リニア町田の会 櫻井朋広共同代表 「24日の朝に行った時は(気体が)まだ盛んに出ている状態だったので、ペットボトルに気体だけを採取した。それが2本分ということです。酸素濃度が1%程度とごくごく酸素濃度の低い気体で、普通の空気じゃないなと」JR東海と工事関係者も現地で調べたといいます。
リニア町田の会 亀山俊平さん 「このブクブクが発生している地上50センチのところに(JR東海らは)測定器を持ってきて測定をした。そうしたら(酸素濃度が)19.7%だった。だからそれはすぐには人体に影響がないだろうということで、住民の人に安心してもらいたいというふうに言われたわけです」リニア中央新幹線については、別の工事現場周辺でも異常が報告されています。岐阜県瑞浪市では、トンネル工事現場の周辺で、井戸などの水位の低下や地盤沈下が確認されています。
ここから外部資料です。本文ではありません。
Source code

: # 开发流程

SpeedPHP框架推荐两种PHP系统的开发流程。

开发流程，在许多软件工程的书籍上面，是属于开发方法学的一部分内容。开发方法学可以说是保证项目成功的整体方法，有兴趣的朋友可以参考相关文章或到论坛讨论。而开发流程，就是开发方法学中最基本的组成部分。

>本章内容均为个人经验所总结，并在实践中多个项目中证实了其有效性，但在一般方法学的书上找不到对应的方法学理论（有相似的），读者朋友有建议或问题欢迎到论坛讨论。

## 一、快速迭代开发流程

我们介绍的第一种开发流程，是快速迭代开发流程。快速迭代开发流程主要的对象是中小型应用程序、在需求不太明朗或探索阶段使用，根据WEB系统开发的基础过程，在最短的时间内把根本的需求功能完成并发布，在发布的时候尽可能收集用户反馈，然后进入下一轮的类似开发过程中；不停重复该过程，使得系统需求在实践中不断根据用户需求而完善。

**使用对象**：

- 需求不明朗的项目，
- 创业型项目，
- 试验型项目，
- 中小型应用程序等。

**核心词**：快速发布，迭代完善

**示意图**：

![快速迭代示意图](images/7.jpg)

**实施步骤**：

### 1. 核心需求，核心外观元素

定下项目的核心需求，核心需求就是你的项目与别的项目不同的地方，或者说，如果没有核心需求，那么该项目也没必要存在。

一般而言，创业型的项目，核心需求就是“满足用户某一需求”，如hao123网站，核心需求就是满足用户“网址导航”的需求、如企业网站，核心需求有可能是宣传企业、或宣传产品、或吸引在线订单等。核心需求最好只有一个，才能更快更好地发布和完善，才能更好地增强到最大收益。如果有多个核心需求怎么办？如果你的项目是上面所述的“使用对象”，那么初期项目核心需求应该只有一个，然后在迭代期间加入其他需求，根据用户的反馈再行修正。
町田市の現象も、工事との関連についてはまだ分かっていません。
リニア町田の会 亀山俊平さん 「他は出ていることが確認できてないだけで、出る可能性はそれこそトンネル掘ってみないと分からないので、責任ある対応をちゃんとしていただきたいということです」JR東海は、水と気泡の発生原因が分かるまで、工事は中断し、原因究明後に再開するとしています。